== THE PROBLEM ==
Look through the entries below and say how many lines contain the string "worn". Give the number only.
Start of EXTRACTED ENTRIES
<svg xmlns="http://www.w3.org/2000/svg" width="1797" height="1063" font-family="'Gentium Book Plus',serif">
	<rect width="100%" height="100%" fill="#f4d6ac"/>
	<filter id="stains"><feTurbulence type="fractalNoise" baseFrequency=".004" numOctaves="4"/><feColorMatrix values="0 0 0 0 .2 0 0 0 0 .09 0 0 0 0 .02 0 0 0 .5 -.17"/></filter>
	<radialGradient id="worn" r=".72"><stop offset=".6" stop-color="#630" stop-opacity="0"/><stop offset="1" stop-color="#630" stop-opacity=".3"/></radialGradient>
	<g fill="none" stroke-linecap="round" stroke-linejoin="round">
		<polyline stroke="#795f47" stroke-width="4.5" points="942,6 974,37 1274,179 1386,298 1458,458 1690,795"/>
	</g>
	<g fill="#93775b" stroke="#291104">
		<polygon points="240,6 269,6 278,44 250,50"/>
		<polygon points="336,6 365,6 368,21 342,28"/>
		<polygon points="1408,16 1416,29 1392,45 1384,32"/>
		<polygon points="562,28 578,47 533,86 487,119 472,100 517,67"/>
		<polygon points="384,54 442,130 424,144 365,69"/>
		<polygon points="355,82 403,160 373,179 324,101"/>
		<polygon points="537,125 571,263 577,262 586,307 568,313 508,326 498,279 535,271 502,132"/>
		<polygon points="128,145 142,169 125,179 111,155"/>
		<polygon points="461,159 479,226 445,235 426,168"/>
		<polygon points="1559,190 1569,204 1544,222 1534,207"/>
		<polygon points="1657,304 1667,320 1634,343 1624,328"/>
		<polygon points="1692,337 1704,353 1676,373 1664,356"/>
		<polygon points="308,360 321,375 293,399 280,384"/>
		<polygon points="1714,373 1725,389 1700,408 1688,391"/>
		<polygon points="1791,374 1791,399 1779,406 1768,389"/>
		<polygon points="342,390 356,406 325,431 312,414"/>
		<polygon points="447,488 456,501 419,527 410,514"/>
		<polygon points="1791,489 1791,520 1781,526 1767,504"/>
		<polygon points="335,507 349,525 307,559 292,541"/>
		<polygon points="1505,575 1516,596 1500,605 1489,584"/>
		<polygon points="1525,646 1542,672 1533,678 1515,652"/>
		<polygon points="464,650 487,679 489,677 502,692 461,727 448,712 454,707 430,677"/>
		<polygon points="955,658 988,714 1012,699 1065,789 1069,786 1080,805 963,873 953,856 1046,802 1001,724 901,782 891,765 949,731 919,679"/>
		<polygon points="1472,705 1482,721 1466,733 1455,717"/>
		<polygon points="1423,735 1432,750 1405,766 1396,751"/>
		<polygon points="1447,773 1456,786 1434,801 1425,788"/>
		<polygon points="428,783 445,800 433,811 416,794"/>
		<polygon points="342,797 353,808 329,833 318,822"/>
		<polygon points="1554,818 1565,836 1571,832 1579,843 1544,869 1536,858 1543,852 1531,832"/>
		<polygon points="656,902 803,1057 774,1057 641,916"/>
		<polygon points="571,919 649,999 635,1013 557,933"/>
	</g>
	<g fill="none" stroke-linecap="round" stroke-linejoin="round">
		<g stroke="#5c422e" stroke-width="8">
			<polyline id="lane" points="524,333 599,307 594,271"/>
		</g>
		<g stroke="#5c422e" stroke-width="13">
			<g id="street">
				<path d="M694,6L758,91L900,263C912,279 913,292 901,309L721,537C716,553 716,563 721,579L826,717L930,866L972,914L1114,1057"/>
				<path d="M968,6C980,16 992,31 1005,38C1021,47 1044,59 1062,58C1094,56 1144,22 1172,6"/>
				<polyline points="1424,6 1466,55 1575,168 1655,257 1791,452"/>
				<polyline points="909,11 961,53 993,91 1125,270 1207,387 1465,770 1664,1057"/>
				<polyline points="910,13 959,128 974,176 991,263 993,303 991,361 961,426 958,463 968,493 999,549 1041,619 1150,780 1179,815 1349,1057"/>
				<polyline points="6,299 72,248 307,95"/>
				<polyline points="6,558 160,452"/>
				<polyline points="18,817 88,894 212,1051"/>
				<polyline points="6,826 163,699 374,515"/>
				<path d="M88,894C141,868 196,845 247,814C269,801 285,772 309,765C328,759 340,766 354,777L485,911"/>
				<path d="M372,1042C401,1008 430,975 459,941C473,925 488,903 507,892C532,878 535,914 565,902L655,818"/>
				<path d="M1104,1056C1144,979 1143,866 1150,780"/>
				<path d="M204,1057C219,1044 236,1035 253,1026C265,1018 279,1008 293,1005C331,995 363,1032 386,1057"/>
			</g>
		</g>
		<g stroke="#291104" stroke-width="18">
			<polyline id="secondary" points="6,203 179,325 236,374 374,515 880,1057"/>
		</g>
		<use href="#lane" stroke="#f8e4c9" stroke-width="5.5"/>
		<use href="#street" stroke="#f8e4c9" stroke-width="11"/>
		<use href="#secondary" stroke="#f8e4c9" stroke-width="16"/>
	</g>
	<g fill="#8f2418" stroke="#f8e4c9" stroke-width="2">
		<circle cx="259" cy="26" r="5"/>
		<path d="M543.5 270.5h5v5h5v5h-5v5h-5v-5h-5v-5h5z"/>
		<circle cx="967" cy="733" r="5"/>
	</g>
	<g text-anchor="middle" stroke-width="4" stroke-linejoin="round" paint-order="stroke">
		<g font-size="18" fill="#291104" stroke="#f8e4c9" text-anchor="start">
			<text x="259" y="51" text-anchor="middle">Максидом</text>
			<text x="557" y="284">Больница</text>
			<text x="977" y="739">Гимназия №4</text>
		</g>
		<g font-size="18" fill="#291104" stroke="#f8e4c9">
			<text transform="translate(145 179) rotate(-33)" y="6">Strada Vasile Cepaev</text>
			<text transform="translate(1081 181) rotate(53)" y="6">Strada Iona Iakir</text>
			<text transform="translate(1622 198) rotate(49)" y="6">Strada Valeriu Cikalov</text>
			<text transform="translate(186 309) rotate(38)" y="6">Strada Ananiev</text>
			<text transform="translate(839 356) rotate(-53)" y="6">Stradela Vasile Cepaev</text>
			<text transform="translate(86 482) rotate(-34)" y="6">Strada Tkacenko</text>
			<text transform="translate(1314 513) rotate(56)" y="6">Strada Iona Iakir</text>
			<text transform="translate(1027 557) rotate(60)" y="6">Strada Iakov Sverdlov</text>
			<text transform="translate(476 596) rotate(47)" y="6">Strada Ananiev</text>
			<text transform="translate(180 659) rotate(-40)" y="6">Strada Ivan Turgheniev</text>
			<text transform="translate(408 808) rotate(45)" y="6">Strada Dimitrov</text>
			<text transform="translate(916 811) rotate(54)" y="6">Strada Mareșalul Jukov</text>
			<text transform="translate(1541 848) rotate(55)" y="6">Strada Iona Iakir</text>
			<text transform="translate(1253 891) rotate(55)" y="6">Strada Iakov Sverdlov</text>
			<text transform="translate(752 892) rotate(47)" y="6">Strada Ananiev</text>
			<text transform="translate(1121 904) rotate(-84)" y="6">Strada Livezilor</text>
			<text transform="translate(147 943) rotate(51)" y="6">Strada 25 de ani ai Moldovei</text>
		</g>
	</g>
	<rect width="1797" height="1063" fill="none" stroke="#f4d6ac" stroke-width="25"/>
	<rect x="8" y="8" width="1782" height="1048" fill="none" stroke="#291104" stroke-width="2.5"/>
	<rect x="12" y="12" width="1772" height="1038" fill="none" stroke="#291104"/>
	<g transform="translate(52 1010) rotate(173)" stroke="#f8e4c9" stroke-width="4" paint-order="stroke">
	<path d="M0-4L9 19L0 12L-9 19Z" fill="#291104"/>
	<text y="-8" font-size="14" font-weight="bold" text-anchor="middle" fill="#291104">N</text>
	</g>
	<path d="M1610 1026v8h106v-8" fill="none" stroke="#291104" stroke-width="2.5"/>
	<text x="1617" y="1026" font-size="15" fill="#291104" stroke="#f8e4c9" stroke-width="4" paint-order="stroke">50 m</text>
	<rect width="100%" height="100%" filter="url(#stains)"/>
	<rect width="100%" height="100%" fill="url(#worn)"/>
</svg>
End of EXTRACTED ENTRIES
== EXERCISE ANSWER ==
2